History

Australia
- Name: Kooronga (1917-1924); Cerberus II (1924-??); Kooronga (??-1948);
- Builder: Williamstown Dockyard, Victoria.
- Launched: 1917
- Commissioned: 1924
- Decommissioned: 1948
- Fate: Sold in 1948

History

Australia
- Name: Black Witch II (1948-1958)
- Owner: Jim Anderson
- Fate: Ran aground and wrecked in 1958

General characteristics
- Type: Tug
- Displacement: 60 tons
- Length: 70 feet (21 m)
- Beam: 14 feet (4.3 m)

= HMAS Kooronga =

HMAS Kooronga was a 60-ton tug boat and training ship operated by the Royal Australian Navy (RAN). She was constructed at the Williamstown Dockyard, Victoria in 1917. Kooronga was commissioned on 6 June 1924 and named Cerberus II as a tender at the Flinders Naval Depot.
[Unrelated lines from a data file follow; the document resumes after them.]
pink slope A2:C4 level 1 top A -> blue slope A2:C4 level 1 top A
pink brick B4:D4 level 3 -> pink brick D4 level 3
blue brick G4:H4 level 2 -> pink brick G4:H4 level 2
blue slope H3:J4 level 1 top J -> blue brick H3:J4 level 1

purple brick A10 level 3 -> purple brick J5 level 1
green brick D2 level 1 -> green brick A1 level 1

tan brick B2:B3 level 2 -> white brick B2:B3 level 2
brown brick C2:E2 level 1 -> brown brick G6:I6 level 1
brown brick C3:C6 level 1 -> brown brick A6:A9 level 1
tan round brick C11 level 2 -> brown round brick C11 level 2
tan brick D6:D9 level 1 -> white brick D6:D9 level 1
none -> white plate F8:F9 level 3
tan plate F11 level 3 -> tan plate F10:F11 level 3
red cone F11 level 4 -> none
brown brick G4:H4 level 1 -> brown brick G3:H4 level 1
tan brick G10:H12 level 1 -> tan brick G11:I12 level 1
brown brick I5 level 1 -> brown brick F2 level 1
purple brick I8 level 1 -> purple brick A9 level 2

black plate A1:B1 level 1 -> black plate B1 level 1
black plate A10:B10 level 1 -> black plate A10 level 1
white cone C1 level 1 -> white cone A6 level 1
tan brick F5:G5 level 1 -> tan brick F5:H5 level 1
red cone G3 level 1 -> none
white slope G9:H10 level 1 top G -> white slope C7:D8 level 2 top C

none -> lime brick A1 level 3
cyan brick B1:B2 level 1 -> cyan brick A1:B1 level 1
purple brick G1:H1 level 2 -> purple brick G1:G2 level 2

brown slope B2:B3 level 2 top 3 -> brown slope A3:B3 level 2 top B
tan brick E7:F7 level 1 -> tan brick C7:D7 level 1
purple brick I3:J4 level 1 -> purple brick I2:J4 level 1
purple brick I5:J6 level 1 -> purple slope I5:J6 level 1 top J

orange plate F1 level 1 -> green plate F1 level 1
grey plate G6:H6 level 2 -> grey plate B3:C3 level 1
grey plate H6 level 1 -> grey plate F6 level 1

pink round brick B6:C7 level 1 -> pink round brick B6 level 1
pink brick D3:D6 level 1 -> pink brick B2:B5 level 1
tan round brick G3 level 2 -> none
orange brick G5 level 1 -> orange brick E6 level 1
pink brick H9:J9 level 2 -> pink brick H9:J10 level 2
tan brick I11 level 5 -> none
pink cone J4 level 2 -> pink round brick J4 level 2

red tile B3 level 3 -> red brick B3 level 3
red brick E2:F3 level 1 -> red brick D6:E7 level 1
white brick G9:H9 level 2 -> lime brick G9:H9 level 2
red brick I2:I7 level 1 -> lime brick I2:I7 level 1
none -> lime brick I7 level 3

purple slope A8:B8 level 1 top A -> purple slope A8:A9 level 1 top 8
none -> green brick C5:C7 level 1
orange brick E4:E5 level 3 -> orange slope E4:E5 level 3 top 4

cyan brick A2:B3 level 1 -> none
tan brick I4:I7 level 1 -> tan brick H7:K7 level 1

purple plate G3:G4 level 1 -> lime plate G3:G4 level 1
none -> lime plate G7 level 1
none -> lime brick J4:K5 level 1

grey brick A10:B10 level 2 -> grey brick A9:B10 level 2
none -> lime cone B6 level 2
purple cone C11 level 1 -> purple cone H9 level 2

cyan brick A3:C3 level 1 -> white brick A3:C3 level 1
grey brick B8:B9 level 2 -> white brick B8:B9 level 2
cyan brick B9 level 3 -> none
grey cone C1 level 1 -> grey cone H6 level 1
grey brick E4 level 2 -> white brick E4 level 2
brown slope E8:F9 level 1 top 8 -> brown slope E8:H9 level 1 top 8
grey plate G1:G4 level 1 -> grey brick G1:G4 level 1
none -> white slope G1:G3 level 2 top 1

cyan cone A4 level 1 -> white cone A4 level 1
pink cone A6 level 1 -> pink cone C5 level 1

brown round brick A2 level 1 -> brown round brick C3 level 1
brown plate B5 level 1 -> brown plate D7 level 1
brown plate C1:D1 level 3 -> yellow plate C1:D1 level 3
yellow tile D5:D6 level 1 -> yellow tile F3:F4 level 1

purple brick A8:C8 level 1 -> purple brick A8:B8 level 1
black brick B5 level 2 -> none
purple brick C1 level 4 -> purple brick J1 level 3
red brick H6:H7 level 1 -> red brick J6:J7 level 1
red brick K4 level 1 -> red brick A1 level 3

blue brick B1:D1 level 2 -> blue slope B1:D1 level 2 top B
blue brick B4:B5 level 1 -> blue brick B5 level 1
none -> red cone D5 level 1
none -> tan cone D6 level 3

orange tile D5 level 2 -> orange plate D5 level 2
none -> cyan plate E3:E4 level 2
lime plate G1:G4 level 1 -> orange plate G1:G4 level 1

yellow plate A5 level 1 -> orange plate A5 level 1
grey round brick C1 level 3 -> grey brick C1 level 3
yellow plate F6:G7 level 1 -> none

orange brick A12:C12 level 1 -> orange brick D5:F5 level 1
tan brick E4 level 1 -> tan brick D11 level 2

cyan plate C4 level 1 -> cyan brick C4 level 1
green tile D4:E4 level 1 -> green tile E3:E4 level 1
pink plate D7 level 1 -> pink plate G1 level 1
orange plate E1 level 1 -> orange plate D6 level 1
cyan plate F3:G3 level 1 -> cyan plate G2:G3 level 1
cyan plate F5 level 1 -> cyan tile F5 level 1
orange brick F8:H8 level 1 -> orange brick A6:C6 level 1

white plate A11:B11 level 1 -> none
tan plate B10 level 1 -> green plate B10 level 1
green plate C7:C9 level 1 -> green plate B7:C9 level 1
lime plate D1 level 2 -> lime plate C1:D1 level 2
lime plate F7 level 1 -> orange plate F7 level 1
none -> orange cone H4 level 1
The vessel was later renamed HMAS Kooronga. She ran aground in the Port Phillip channel and was stranded from 28 June until 14 July 1940. Upon being refloated she was refitted out.

Kooronga remained in RAN service until 1947. She was sold into private hands in 1948, renamed Black Witch II, and converted to a schooner. On 14 August 1958, the schooner ran aground at Apollo Bay beach during a gale. The wreck is believed to be buried under the sand.